Scott Baer de Red Lightning Production Ltd raconte que l’organisation d’une représentation de ce type prend une tout autre ampleur si elle se déroule à Calgary ou à Yellowknife. « Ce sont des mois de planification en plus pour s’assurer que tout l’équipement puisse être acheminé jusqu’ici. De réaménager le gymnase de cette école secondaire en salle d’opéra surpasse les accomplissements habituels. « Je sens que je fais partie de quelque chose de grand observe Tom Baker, bénévole et élève de l’école. Alors que j’installe ces fauteuils et ces tapis rouges, j’ai l’impression que ma petite contribution fait que tout cela va être une réussite. »
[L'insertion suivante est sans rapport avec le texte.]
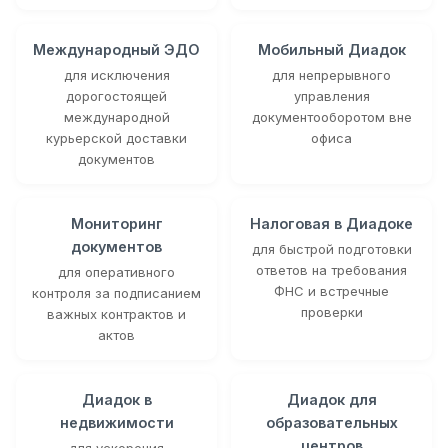
Международный ЭДО
Мобильный Диадок
для исключения
для непрерывного
дорогостоящей
управления
международной
документооборотом вне
курьерской доставки
офиса
документов
Мониторинг
Налоговая в Диадоке
документов
для быстрой подготовки
ответов на требования
для оперативного
ФНС и встречные
контроля за подписанием
проверки
важных контрактов и
актов
Диадок в
Диадок для
недвижимости
образовательных
центров
для ускорения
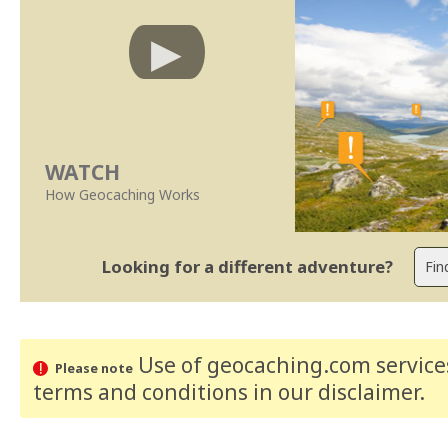
WATCH
How Geocaching Works
Looking for a different adventure?
Use of geocaching.com services
Please note
terms and conditions
in our disclaimer
.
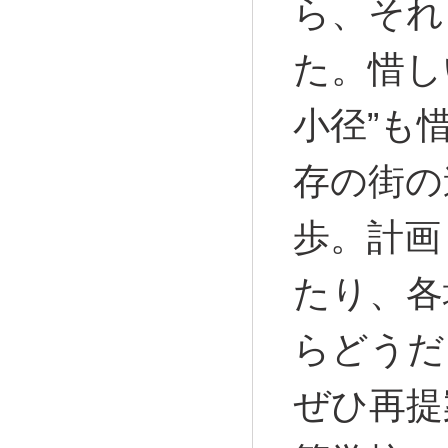
ら、それ
た。惜し
小径”も
存の街の
歩。計画
たり、各
らどうだ
ぜひ再提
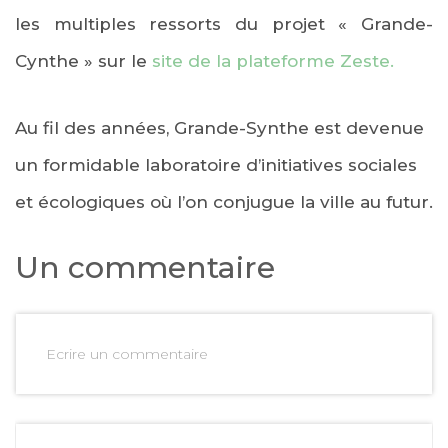
les multiples ressorts du projet « Grande-
Cynthe » sur le
site de la plateforme Zeste.
Au fil des années, Grande-Synthe est devenue
un formidable laboratoire d’initiatives sociales
et écologiques où l’on conjugue la ville au futur.
Un commentaire
Ecrire un commentaire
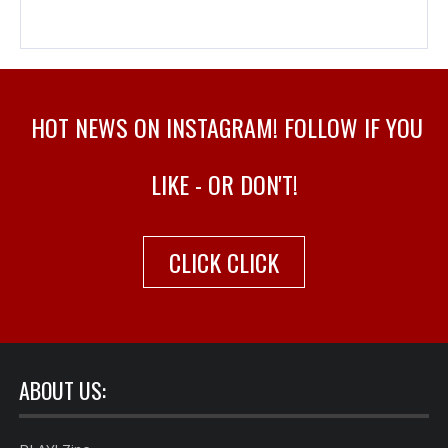
HOT NEWS ON INSTAGRAM! FOLLOW IF YOU
LIKE - OR DON'T!
CLICK CLICK
ABOUT US:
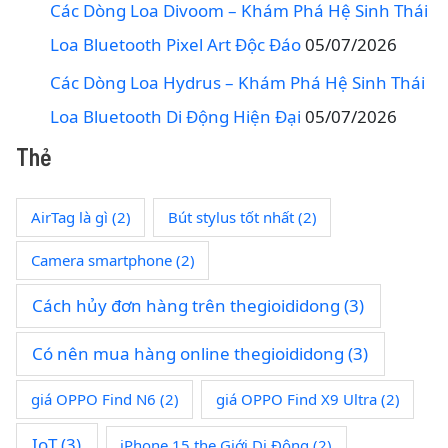
Các Dòng Loa Divoom – Khám Phá Hệ Sinh Thái
Loa Bluetooth Pixel Art Độc Đáo
05/07/2026
Các Dòng Loa Hydrus – Khám Phá Hệ Sinh Thái
Loa Bluetooth Di Động Hiện Đại
05/07/2026
Thẻ
AirTag là gì
(2)
Bút stylus tốt nhất
(2)
Camera smartphone
(2)
Cách hủy đơn hàng trên thegioididong
(3)
Có nên mua hàng online thegioididong
(3)
giá OPPO Find N6
(2)
giá OPPO Find X9 Ultra
(2)
IoT
(3)
iPhone 15 the Giới Di Động
(2)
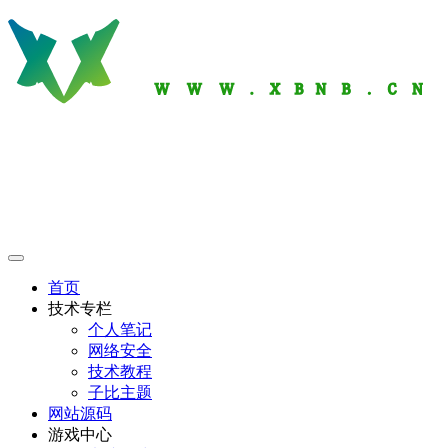
首页
技术专栏
个人笔记
网络安全
技术教程
子比主题
网站源码
游戏中心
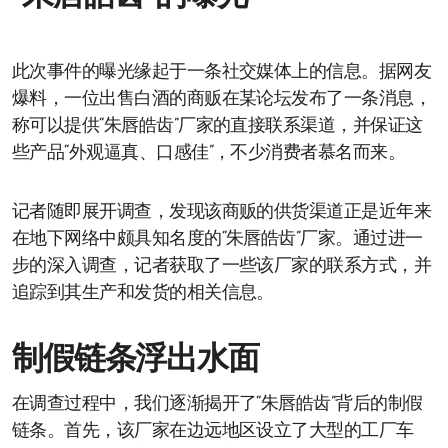
此次事件的曝光缘起于一条社交媒体上的信息。据网友
爆料，一位出售白酒的商贩在某论坛发布了一条消息，
称可以提供“朱唇皓齿”厂家的直接联系渠道，并保证这
些产品“外观逼真、口感佳”，不少消费者慕名而来。
记者随即展开调查，发现该商贩的供货渠道正是近年来
在地下网络中颇具知名度的“朱唇皓齿”厂家。通过进一
步的深入调查，记者获取了一些该厂家的联系方式，并
追踪到其生产和发货的相关信息。
制假链条浮出水面
在调查过程中，我们逐渐揭开了“朱唇皓齿”背后的制假
链条。首先，该厂家在边远地区设立了大型的工厂车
À l’arrivée de l’avion nolisé, des membres de la communauté ténoise étaient présents et prodiguaient un accueil chaleureux à ces nouveaux visiteurs. En français et en anglais, ce petit comité répondait aux questions des musiciens sur cette destination qu’ils ne connaissaient pas. Tous semblaient excités et heureux de pouvoir apprécier pour ces nouveaux horizons.
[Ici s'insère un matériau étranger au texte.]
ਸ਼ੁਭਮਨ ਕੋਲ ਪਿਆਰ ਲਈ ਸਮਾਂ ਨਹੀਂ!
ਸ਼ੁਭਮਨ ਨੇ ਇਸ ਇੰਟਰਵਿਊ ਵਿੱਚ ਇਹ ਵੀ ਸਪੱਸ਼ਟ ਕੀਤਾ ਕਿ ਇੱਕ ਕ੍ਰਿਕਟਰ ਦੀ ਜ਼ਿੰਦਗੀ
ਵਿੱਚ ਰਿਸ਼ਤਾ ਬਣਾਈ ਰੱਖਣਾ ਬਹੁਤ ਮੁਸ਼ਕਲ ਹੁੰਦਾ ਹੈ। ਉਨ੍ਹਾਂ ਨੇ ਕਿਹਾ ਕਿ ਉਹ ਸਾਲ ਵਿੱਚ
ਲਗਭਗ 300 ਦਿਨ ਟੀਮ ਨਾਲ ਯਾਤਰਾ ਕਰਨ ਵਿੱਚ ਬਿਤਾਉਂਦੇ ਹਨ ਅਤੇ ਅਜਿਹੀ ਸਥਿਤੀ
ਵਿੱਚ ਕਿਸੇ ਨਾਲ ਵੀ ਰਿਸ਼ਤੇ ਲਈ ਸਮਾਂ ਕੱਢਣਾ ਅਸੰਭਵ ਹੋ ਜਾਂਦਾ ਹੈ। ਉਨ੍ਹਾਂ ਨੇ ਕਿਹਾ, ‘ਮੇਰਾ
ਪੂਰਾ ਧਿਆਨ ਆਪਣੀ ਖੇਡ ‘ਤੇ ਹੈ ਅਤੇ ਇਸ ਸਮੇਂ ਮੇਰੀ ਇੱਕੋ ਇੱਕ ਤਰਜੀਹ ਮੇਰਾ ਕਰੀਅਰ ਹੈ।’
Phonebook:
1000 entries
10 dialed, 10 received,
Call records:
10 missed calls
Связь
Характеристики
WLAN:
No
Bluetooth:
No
Les sujets s’étalaient sur le nombre d’habitants, le prix des maisons, les statuts des communautés autochtones, les places en ville, la grandeur du lac, la température et où pouvait-on déguster cet omble arctique si renommé?
Sylvain Murray un violoncelliste de Chicoutimi atteste : « c’est ma première fois dans le Nord du Canada, comme beaucoup d’entre nous. Je suis surpris que Yellowknife soit si rocheux, que ces maisons se tiennent comme posées sur ce relief. Je suis heureux de découvrir un lieu différent, de pouvoir faire d’une pierre deux coups. Nous découvrons un nouveau public en apportant la musique ailleurs que dans les grosses métropoles. »
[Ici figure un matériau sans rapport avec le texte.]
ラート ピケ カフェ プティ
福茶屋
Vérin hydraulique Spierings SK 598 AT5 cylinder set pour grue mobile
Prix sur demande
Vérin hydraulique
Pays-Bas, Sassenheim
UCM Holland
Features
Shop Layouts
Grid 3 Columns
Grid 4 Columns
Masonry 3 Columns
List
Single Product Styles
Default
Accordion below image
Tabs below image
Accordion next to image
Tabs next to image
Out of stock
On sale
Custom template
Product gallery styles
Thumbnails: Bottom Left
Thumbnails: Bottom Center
De conclure cette belle expérience, Michael Carpenter, le directeur du personnel indique que le directeur musical M. Nagano avait insisté pour que pour cette première tournée sous sa direction se tienne au Canada.
« L’ensemble est très content d’être venu à Yellowknife. Nous comprenons les coûts supplémentaires qu’implique cette destination, mais nous avons trouvé ici une communauté qu’aucun de nous n’avait imaginé aussi chaleureuse. » Il précise ensuite que la seconde tournée prévue pourrait se tenir au Japon, une autre destination symbolique pour le Maestro.